### CONSIGNE 1:
Combien de lignes des entrées contiennent le mot « abstract », en tenant compte de la casse ? Indiquez seulement le nombre.

Dans cette affaire, l’écrivain [V] [S] et sa femme [U] [Y] ont assigné en justice l’hebdomadaire Public pour atteinte à leur vie privée. L’article critiqué exposait des détails intimes de leur vie conjugale, en lien avec une enquête pour viol visant [V] [S]. Les demandeurs ont soutenu que ces informations n’étaient pas d’intérêt public et portaient atteinte à leur vie privée.
Les demandeurs ont invoqué le respect de leur vie privée, protégé par la loi, et ont souligné que l’article litigieux dépassait les limites de l’information légitime. La société défenderesse a argué que l’article s’inscrivait dans un contexte d’actualité entourant l’écrivain, mais le tribunal a jugé que les détails sur la vie privée des demandeurs n’étaient pas justifiés par un intérêt public.
Les demandeurs ont demandé une indemnité provisionnelle pour le préjudice subi. Le tribunal a accordé des dommages et intérêts à [V] [S] et [U] [Y] pour l’atteinte à leur vie privée, en tenant compte de leur exposition médiatique antérieure. [V] [S] a reçu 3 000 € et [U] [Y] a reçu 6 000 €. La société défenderesse a été condamnée aux dépens et à verser 2 000 € au titre des frais irrépétibles.
* * *
REPUBLIQUE FRANÇAISE
AU NOM DU PEUPLE FRANÇAIS
TRIBUNAL
JUDICIAIRE
DE PARIS
■
N° RG 24/50658 – N° Portalis 352J-W-B7I-C33XA
N° : 1/MM
Assignation du :
25 Janvier 2024
[1]
[1] 2 Copies exécutoires
délivrées le:
ORDONNANCE DE RÉFÉRÉ
rendue le 15 mars 2024
par Delphine CHAUFFAUT, Juge au Tribunal judiciaire de Paris, agissant par délégation du Président du Tribunal,
Assistée de Minas MAKRIS, Faisant fonction de Greffier.

### DONNÉES EXTRAITES:
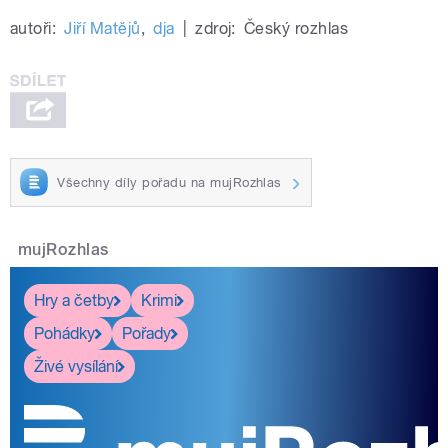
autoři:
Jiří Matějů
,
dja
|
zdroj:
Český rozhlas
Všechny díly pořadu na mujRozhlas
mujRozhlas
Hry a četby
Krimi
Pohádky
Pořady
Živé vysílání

---

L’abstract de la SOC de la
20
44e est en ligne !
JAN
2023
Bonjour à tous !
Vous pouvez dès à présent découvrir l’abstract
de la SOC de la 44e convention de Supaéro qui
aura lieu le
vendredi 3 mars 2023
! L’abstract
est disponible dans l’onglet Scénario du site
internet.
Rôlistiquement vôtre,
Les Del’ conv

* * *

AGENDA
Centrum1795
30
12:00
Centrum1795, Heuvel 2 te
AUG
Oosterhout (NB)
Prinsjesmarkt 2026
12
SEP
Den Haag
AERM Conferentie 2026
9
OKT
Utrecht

### CONSIGNE 2:
Comment se traduit en anglais cette phrase de l'extrait sur le litige avec l'hebdomadaire Public : « Les demandeurs ont demandé une indemnité provisionnelle pour le préjudice subi. » ?

### RÉPONSE 1:
3

### RÉPONSE 2:
The plaintiffs sought provisional compensation for the harm they suffered.